▸ **Given problem**: Rewrite every line of the records below with "pose" changed to "camera" and nothing else altered. Leave the pictures out of your answer.

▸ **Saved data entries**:
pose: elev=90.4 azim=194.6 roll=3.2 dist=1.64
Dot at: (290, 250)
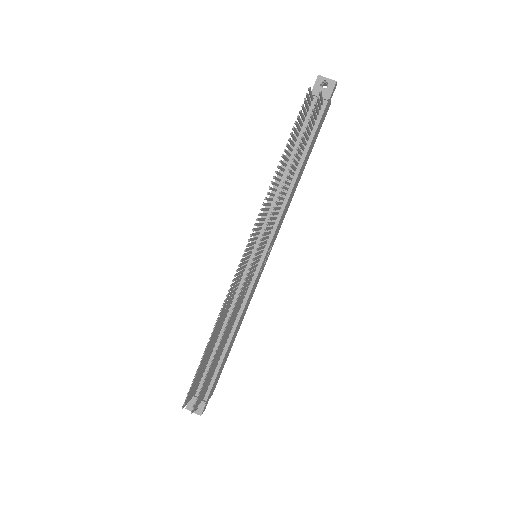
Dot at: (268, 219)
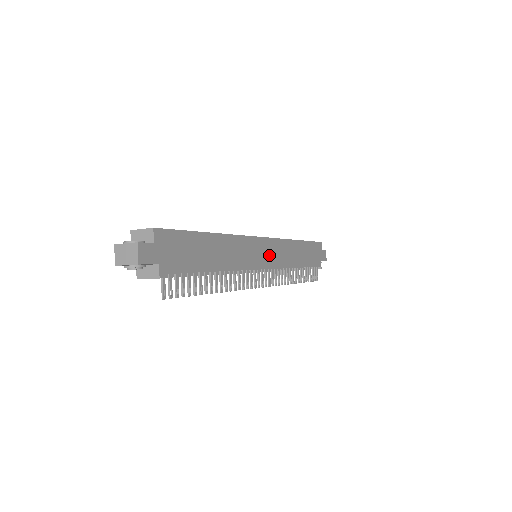
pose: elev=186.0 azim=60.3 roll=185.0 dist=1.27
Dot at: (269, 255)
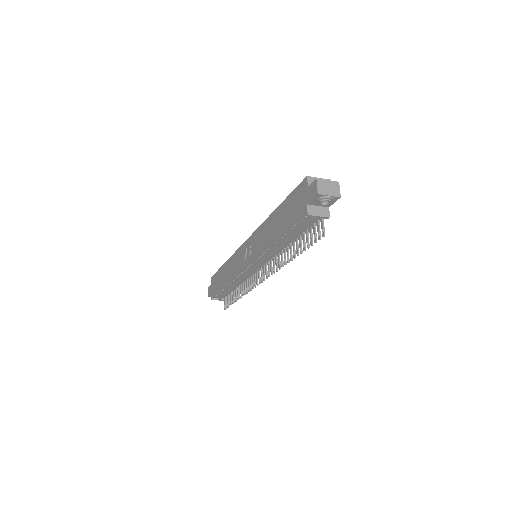
Dot at: occluded
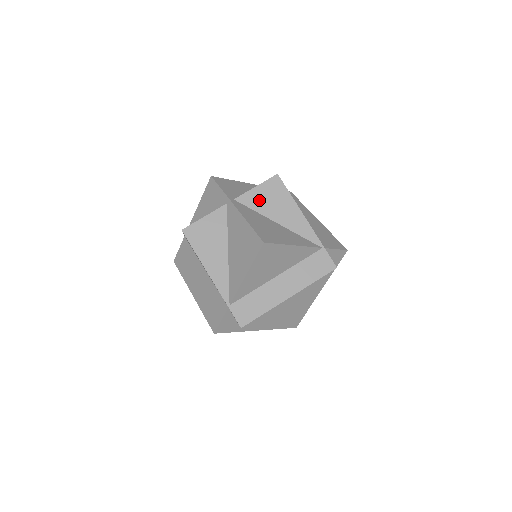
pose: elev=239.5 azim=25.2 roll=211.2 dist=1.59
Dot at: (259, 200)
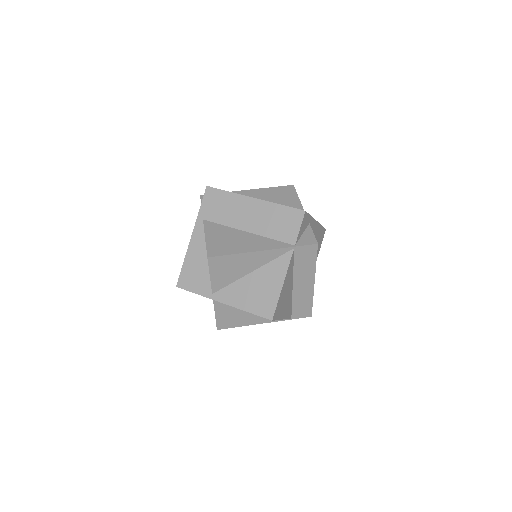
Dot at: (223, 278)
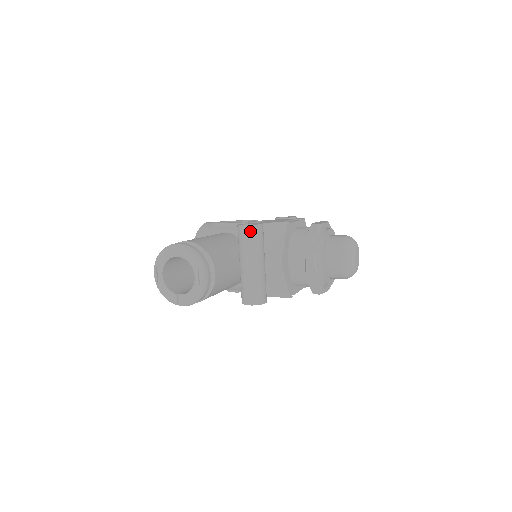
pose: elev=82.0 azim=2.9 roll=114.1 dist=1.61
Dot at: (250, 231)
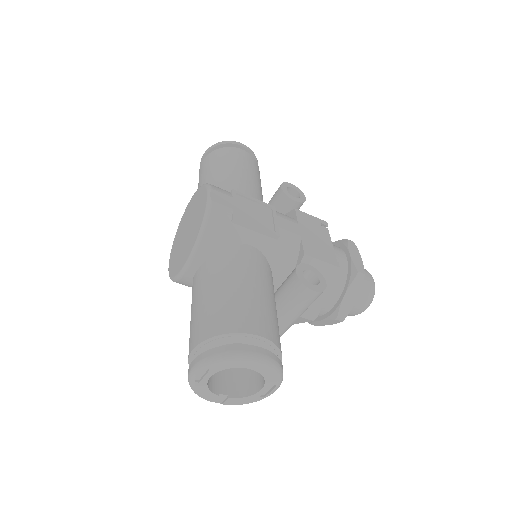
Dot at: (315, 297)
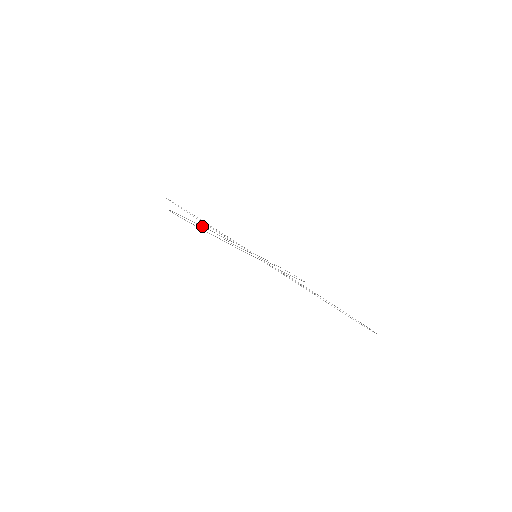
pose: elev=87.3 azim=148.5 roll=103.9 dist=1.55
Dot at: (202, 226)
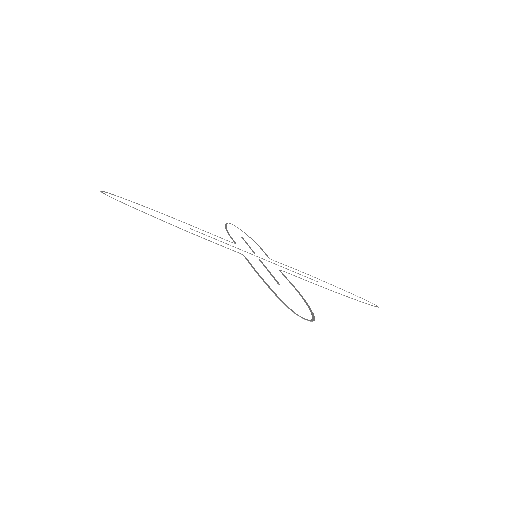
Dot at: (171, 217)
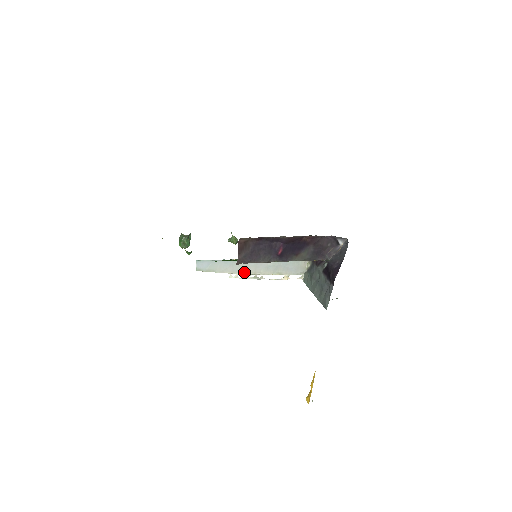
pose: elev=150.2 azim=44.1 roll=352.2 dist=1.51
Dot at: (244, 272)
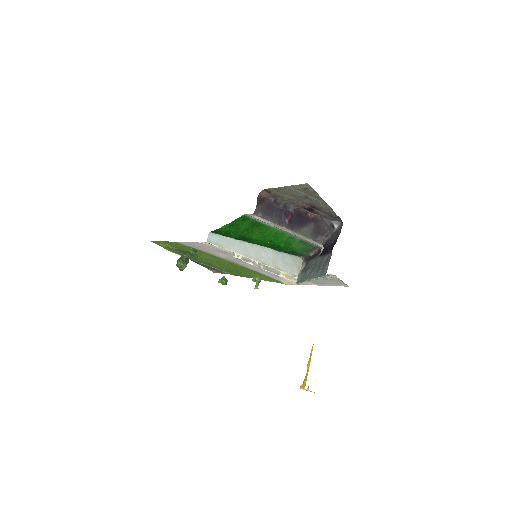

▸ **Answer to the task**:
camera: elev=90.4 azim=194.6 roll=3.2 dist=1.64
Dot at: (290, 250)
Dot at: (268, 219)
camera: elev=186.0 azim=60.3 roll=185.0 dist=1.27
Dot at: (269, 255)
Dot at: occluded
camera: elev=239.5 azim=25.2 roll=211.2 dist=1.59
Dot at: (259, 200)
Dot at: (223, 278)
camera: elev=82.0 azim=2.9 roll=114.1 dist=1.61
Dot at: (250, 231)
Dot at: (315, 297)
camera: elev=87.3 azim=148.5 roll=103.9 dist=1.55
Dot at: (202, 226)
Dot at: (171, 217)
camera: elev=150.2 azim=44.1 roll=352.2 dist=1.51
Dot at: (244, 272)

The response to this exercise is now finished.